[start RECORD LIST]

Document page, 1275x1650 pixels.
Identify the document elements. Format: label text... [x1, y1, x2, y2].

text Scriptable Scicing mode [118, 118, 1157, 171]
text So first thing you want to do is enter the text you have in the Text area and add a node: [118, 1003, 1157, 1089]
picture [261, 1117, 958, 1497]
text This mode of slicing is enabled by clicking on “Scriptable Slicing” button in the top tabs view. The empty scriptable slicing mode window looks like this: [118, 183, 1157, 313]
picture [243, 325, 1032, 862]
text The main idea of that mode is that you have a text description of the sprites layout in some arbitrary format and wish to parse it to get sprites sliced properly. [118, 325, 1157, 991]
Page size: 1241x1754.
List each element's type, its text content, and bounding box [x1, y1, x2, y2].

[end RECORD LIST]

▶ TASK STATEMENT: Rewrite the labeled box records above, changing "bounding box" to "enclosing rectangle" wherever it occurs and leaving every other part the same.

▶ EXERCISE SOLUTION:
Document page, 1275x1650 pixels.
Identify the document elements. Format: label text... [x1, y1, x2, y2].

text Scriptable Scicing mode [118, 118, 1157, 171]
text So first thing you want to do is enter the text you have in the Text area and add a node: [118, 1003, 1157, 1089]
picture [261, 1117, 958, 1497]
text This mode of slicing is enabled by clicking on “Scriptable Slicing” button in the top tabs view. The empty scriptable slicing mode window looks like this: [118, 183, 1157, 313]
picture [243, 325, 1032, 862]
text The main idea of that mode is that you have a text description of the sprites layout in some arbitrary format and wish to parse it to get sprites sliced properly. [118, 325, 1157, 991]
Page size: 1241x1754.
List each element's type, its text content, and enclosing rectangle [x1, y1, x2, y2].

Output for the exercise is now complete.